== PROBLEM TO WORK ON ==
Report each line of the material below where the word "trouver" can be found.

== EXERCISE MATERIAL ==
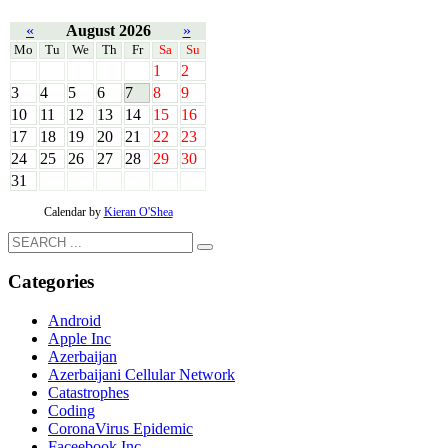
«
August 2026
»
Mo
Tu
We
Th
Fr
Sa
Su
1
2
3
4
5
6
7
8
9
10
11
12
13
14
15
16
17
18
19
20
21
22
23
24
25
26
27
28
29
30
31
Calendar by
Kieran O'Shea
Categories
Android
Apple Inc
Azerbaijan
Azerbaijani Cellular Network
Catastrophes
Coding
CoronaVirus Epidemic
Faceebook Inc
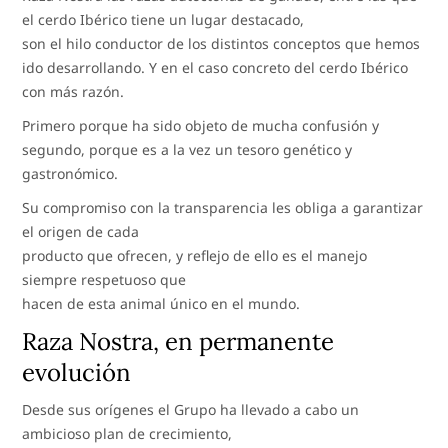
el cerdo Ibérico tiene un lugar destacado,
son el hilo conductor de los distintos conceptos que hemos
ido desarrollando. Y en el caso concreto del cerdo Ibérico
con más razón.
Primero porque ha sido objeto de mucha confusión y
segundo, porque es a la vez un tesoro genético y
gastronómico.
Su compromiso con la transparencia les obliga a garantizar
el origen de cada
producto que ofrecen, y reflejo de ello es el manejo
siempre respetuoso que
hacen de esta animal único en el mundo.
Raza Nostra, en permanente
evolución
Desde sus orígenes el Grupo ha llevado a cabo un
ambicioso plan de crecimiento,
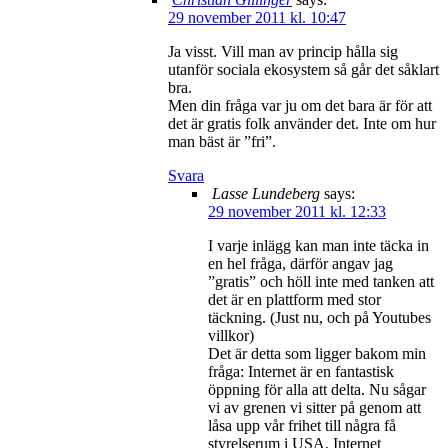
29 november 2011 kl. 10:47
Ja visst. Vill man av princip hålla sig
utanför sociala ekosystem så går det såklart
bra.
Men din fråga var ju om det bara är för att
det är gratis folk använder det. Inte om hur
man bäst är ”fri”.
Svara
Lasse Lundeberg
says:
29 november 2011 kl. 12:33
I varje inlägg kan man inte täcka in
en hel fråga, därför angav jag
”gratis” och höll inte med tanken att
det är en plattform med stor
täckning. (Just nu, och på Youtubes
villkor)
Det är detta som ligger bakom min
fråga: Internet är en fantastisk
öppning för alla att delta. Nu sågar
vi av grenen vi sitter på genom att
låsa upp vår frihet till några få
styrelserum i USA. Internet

--

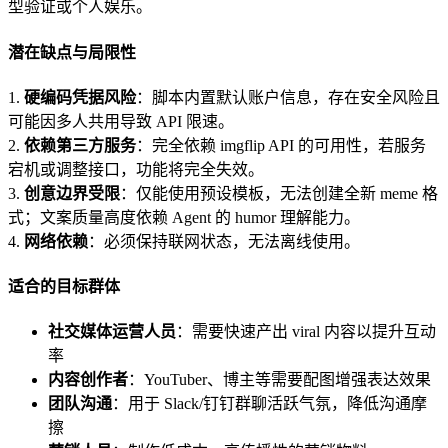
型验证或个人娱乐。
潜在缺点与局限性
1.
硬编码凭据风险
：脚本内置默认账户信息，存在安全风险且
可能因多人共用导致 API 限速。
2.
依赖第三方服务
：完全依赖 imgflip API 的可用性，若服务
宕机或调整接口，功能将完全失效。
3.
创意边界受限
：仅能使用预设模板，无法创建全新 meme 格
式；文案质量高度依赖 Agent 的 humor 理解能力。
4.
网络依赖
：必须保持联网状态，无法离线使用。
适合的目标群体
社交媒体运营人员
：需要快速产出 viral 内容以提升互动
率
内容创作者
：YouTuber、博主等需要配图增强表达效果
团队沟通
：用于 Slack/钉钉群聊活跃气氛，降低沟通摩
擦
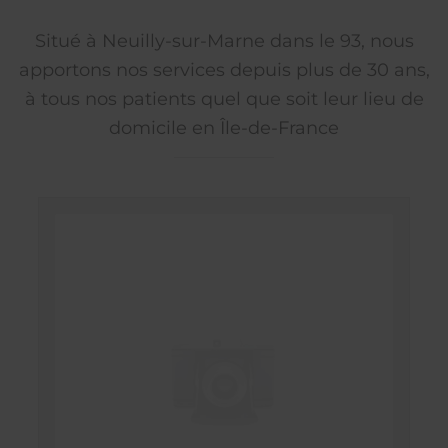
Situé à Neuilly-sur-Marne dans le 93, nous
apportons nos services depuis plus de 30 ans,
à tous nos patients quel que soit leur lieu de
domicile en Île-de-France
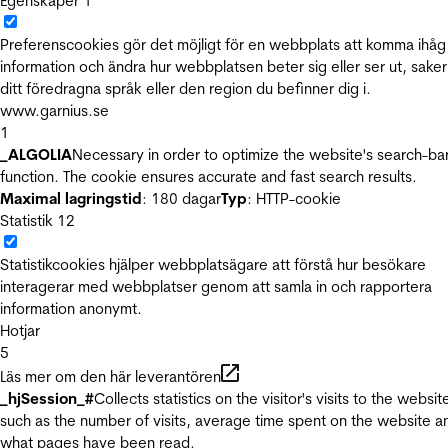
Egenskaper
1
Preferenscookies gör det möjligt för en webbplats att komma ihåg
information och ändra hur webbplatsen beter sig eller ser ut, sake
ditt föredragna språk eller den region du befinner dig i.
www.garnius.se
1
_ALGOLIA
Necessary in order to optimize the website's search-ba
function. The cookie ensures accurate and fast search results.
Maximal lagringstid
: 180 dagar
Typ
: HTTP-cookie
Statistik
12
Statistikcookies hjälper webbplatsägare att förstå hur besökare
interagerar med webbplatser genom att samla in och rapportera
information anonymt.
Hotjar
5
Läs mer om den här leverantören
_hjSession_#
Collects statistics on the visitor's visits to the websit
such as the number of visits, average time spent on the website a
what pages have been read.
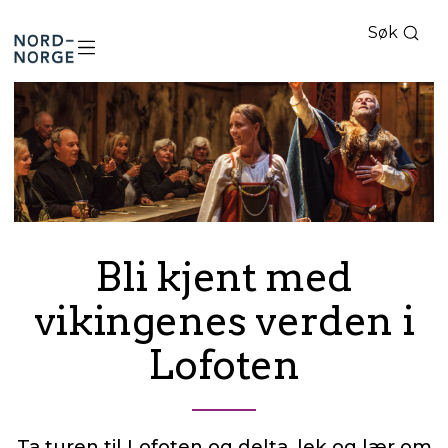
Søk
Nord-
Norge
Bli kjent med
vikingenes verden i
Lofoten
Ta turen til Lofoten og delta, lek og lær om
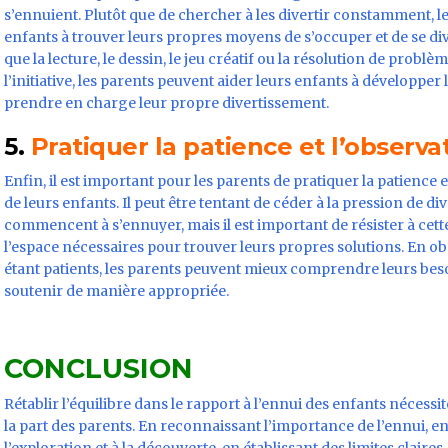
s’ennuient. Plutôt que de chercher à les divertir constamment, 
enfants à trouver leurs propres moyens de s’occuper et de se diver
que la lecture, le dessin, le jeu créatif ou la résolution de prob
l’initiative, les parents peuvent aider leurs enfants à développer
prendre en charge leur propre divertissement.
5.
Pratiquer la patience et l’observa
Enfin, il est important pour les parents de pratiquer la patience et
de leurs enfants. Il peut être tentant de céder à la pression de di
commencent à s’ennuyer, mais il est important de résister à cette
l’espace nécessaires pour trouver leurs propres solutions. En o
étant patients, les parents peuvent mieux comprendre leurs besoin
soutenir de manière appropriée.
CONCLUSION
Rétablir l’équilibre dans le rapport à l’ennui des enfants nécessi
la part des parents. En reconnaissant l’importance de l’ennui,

--

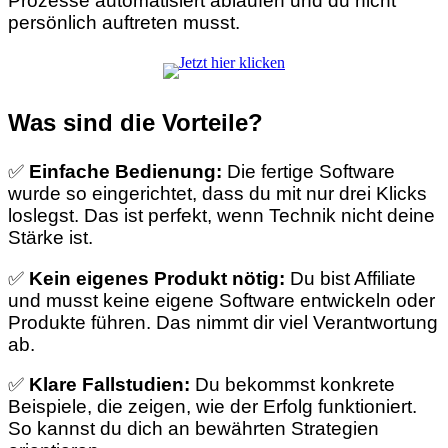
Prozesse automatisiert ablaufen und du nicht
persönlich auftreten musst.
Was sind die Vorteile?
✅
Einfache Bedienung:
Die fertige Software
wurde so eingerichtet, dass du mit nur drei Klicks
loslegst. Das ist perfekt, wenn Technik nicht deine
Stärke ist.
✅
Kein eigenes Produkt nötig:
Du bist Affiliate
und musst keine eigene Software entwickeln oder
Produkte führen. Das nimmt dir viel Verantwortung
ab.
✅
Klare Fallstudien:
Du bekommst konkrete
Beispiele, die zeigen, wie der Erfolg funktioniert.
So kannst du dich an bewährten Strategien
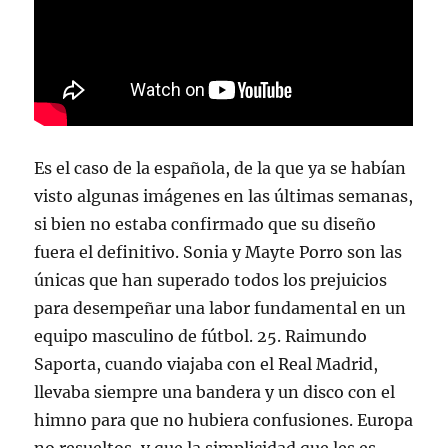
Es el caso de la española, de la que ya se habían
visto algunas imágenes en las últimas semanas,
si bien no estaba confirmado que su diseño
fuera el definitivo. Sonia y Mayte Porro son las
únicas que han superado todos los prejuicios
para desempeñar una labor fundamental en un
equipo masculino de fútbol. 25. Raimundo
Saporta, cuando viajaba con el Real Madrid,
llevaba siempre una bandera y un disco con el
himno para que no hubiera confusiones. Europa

== WRITTEN ANSWER ==
enfants à trouver leurs propres moyens de s’occuper et de se diver
l’espace nécessaires pour trouver leurs propres solutions. En o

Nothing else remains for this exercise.